● Requirement
Check every line of the material below, and show those that contain "định".

** Exercise data follows **

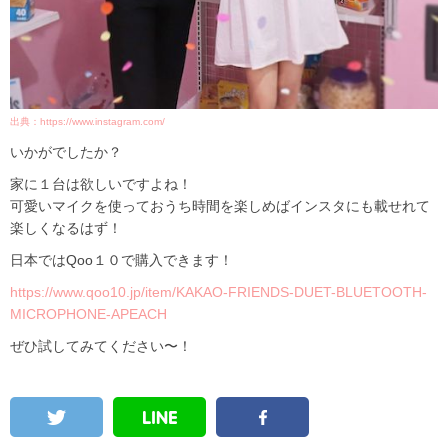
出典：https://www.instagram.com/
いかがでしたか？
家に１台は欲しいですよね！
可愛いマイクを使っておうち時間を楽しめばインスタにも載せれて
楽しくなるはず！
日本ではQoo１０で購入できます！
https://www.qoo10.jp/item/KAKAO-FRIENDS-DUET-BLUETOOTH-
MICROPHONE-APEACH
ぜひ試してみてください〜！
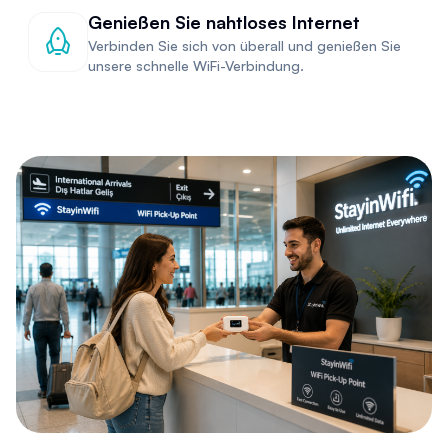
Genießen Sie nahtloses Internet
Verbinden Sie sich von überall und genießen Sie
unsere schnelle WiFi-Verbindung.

** End of Exercise data **
** Exercise data follows **

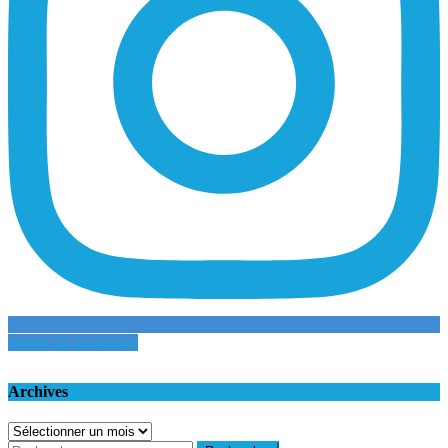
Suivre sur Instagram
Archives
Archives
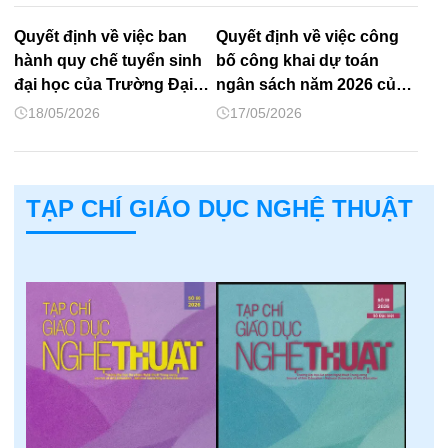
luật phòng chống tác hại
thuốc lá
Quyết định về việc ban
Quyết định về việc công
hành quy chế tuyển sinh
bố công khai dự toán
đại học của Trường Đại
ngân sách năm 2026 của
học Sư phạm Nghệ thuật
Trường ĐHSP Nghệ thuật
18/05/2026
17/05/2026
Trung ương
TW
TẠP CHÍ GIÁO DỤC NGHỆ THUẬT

** End of Exercise data **

● Result for this exercise
Quyết định về việc ban
Quyết định về việc công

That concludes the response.